Text section Block Start

Downtown Tulia, Texas.
Tulia is a small, struggling farm town in the Texas panhandle. There are only 5,033 people who live there. And like many small towns where there is not much to do besides work. Tulia has had a minor drug problem.
In 1999, Tom Coleman, a freelance undercover narcotics officer who had been fired from his two prior police jobs for being a pathological liar, arrived in town. Working for a regional narcotics task force, Coleman's job was clear enough. Clean up the town's riff-raff, especially a group of young blacks that were dating white women.
Although a stranger and white in a racially divided town, Coleman quickly ingratiated himself with some members of the local black community by smoking dope and crack cocaine with them. When the time came for him to justify what he had done with his buy money, he named forty-four residents of the town who he claimed had repeatedly sold him drugs. Forty-three of those arrested were black, even though there were only 450 blacks in the town.

Text section Block End
Data section Block Start

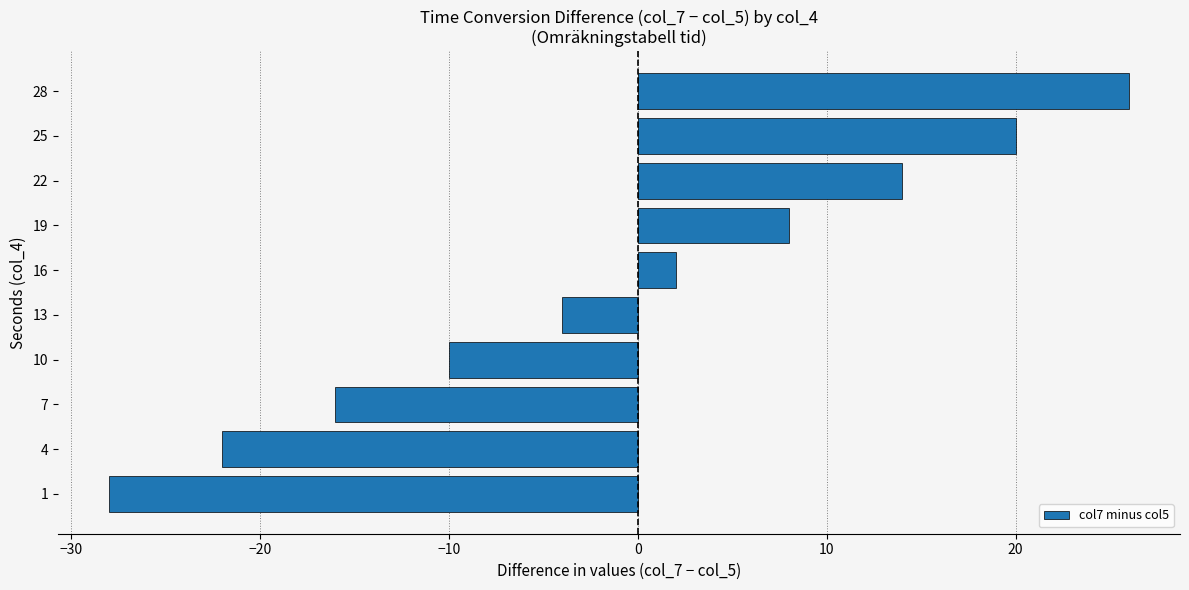

What is the difference between the second highest and second lowest values?

42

Data section Block End

What you should do:
Repeat the Tulia, Texas text word for word, between "Downtown Tulia, Texas." and "dating white women.", inclusive.

Response to the exercise:
Downtown Tulia, Texas.
Tulia is a small, struggling farm town in the Texas panhandle. There are only 5,033 people who live there. And like many small towns where there is not much to do besides work. Tulia has had a minor drug problem.
In 1999, Tom Coleman, a freelance undercover narcotics officer who had been fired from his two prior police jobs for being a pathological liar, arrived in town. Working for a regional narcotics task force, Coleman's job was clear enough. Clean up the town's riff-raff, especially a group of young blacks that were dating white women.